Dataset entries:
· · · · ·

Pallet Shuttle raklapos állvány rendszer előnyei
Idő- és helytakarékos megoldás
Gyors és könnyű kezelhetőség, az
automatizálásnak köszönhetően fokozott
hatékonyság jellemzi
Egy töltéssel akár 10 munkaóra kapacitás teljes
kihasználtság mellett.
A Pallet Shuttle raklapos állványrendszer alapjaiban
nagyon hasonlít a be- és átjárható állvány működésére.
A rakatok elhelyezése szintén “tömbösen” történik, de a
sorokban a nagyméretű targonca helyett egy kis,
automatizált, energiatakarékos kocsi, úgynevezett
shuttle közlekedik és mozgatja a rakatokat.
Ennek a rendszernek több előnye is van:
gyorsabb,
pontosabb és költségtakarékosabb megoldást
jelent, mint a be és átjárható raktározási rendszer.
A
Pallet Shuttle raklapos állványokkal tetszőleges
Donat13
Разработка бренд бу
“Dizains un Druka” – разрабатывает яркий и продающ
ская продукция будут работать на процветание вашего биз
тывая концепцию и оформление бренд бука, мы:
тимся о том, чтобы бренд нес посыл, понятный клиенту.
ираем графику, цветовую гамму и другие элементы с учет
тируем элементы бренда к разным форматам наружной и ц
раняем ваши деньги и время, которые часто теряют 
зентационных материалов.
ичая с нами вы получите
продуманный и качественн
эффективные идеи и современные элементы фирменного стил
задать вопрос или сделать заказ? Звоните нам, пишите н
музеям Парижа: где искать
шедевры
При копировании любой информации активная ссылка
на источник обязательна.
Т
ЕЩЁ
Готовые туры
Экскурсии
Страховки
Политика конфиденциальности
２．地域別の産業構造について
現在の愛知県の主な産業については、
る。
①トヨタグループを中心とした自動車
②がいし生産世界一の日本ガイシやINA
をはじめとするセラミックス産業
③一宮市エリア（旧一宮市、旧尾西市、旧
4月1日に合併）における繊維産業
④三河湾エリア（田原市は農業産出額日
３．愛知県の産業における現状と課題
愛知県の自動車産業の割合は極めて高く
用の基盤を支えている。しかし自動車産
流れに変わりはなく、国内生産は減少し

· · · · ·

=== WHAT THE TASK ASKS ===
Please rewrite the rows above, replacing every "Pallet Shuttle" with "Radio Shuttle" and leaving everything else as it is.

=== WRITTEN REPLY ===
Radio Shuttle raklapos állvány rendszer előnyei
Idő- és helytakarékos megoldás
Gyors és könnyű kezelhetőség, az
automatizálásnak köszönhetően fokozott
hatékonyság jellemzi
Egy töltéssel akár 10 munkaóra kapacitás teljes
kihasználtság mellett.
A Radio Shuttle raklapos állványrendszer alapjaiban
nagyon hasonlít a be- és átjárható állvány működésére.
A rakatok elhelyezése szintén “tömbösen” történik, de a
sorokban a nagyméretű targonca helyett egy kis,
automatizált, energiatakarékos kocsi, úgynevezett
shuttle közlekedik és mozgatja a rakatokat.
Ennek a rendszernek több előnye is van:
gyorsabb,
pontosabb és költségtakarékosabb megoldást
jelent, mint a be és átjárható raktározási rendszer.
A
Radio Shuttle raklapos állványokkal tetszőleges
Donat13
Разработка бренд бу
“Dizains un Druka” – разрабатывает яркий и продающ
ская продукция будут работать на процветание вашего биз
тывая концепцию и оформление бренд бука, мы:
тимся о том, чтобы бренд нес посыл, понятный клиенту.
ираем графику, цветовую гамму и другие элементы с учет
тируем элементы бренда к разным форматам наружной и ц
раняем ваши деньги и время, которые часто теряют 
зентационных материалов.
ичая с нами вы получите
продуманный и качественн
эффективные идеи и современные элементы фирменного стил
задать вопрос или сделать заказ? Звоните нам, пишите н
музеям Парижа: где искать
шедевры
При копировании любой информации активная ссылка
на источник обязательна.
Т
ЕЩЁ
Готовые туры
Экскурсии
Страховки
Политика конфиденциальности
２．地域別の産業構造について
現在の愛知県の主な産業については、
る。
①トヨタグループを中心とした自動車
②がいし生産世界一の日本ガイシやINA
をはじめとするセラミックス産業
③一宮市エリア（旧一宮市、旧尾西市、旧
4月1日に合併）における繊維産業
④三河湾エリア（田原市は農業産出額日
３．愛知県の産業における現状と課題
愛知県の自動車産業の割合は極めて高く
用の基盤を支えている。しかし自動車産
流れに変わりはなく、国内生産は減少し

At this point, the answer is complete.